The entry-level UX starts off looking like good value for a premium family SUV, but the level of standard equipment isn't anything to write home about. It's only when adding on option packs, such as the Premium, Premium Plus or Tech and Sound Packs that you start to build in the luxuries that count. While these packs hike up the price to something matching a top-spec XC40, it does get you a very well equipped car.
For instance, the Premium Plus Pack includes leather seats, privacy glass, bigger 18in alloy wheels, a heated steering wheel, heated front seats, keyless entry and a powered tailgate. The Tech and Sound pack includes the parking sensors, electric seats and high-end hi-fi that we've mentioned in the previous sections.
F-Sport costs roughly the same as the standard UX with a Premium Plus Pack fitted, but still doesn't come quite as well equipped. You do get unique features, though, including sports suspension, sports seats and a black grille, bumpers and side sills.
Takumi spec is focused on luxury and is equipped with a larger, 10.3in infotainment screen with DVD player, an upgraded sound system, head-up display, leather upholstery and sunroof – but it costs far too much to consider seriously.
Every model comes with Lexus’s Safety System Plus package, which includes adaptive cruise control, lane-keeping assistance and road sign detection – a longer list of safety kit than is standard on the X1. However, you cannot add blind spot warning to lower trims. The Volvo XC40 is one of the safest cars in the class, according to its EuroNCAP results, and the UX isn't quite up with it. Although it's not far off the Volvo in terms of adult and child occupancy protection, it falls quite short for pedestrian safety.
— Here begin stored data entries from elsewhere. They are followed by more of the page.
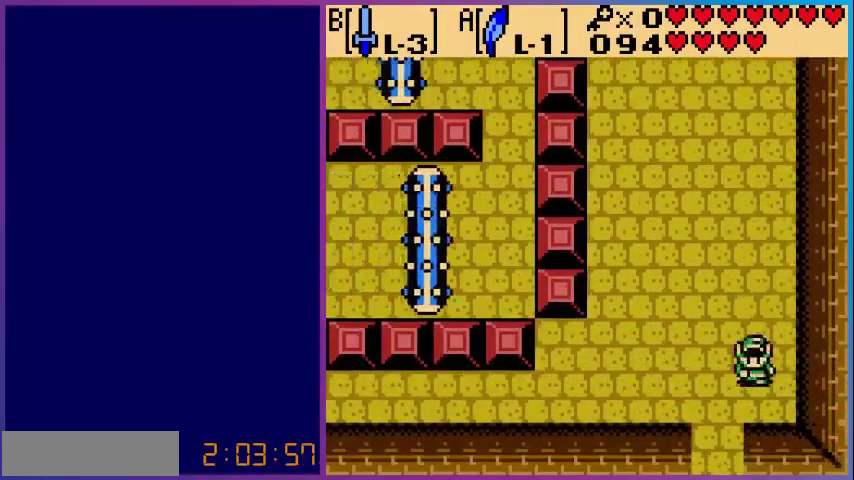
{"buttons": ["DPAD_DOWN"], "events": []}
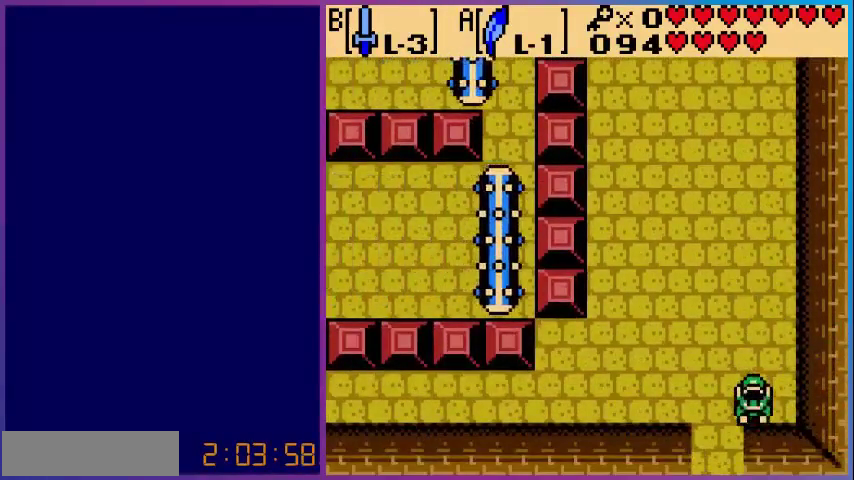
{"buttons": ["DPAD_DOWN"], "events": [[40, "DPAD_LEFT", "down"], [200, "DPAD_LEFT", "up"]]}
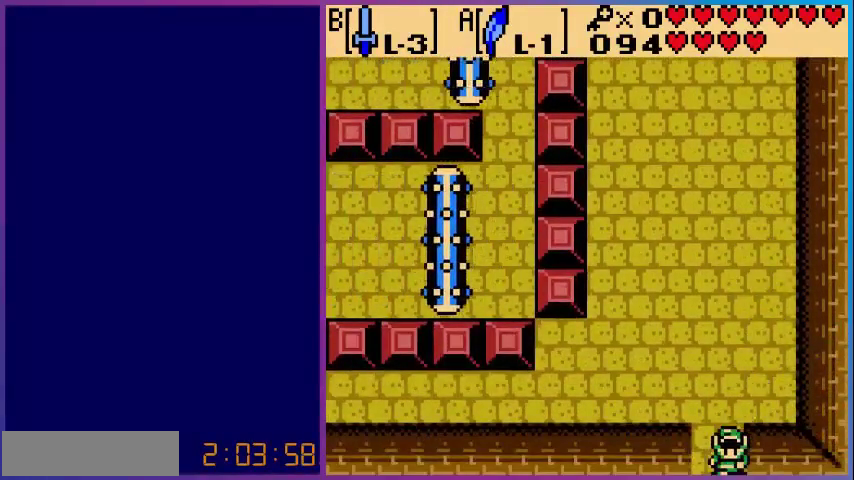
{"buttons": [], "events": [[200, "DPAD_DOWN", "up"]]}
That said, it still gets five stars overall.
Lexus regains some serious ground for reliability over rivals such as Range Rover and Volvo, though. As a manufacturer it finished second in the 2018 What Car? Reliability Survey, which covered 31 manufacturers — Volvo finished mid-table and Land Rover was second from bottom. So while the UX's three-year/ 60,000-mile warranty is far from generous, chances are you'll not need to make use of it. The UX’s hybrid components and battery are covered for five years, but a 60,000-mile cap still applies.
The UX also deserves serious praise its hybrid running costs. In our fuel economy test it managed 47.7mpg, which was much better than a diesel XC40 or Evoque could achieve. That was on a mix of roads, but if you drive mainly around town you can expect even better results, because that is when a hybrid is most efficient.
Another benefit of being a hybrid is low company car tax bills. Official CO2 emissions of just 94g/km mean it will cost you substantially less than any diesel or petrol rival of a similar price and size. That said, if you're a cash buyer the UX will depreciate far quicker over three years than an XC40 or Evoque, and generally that makes PCP finance higher, too.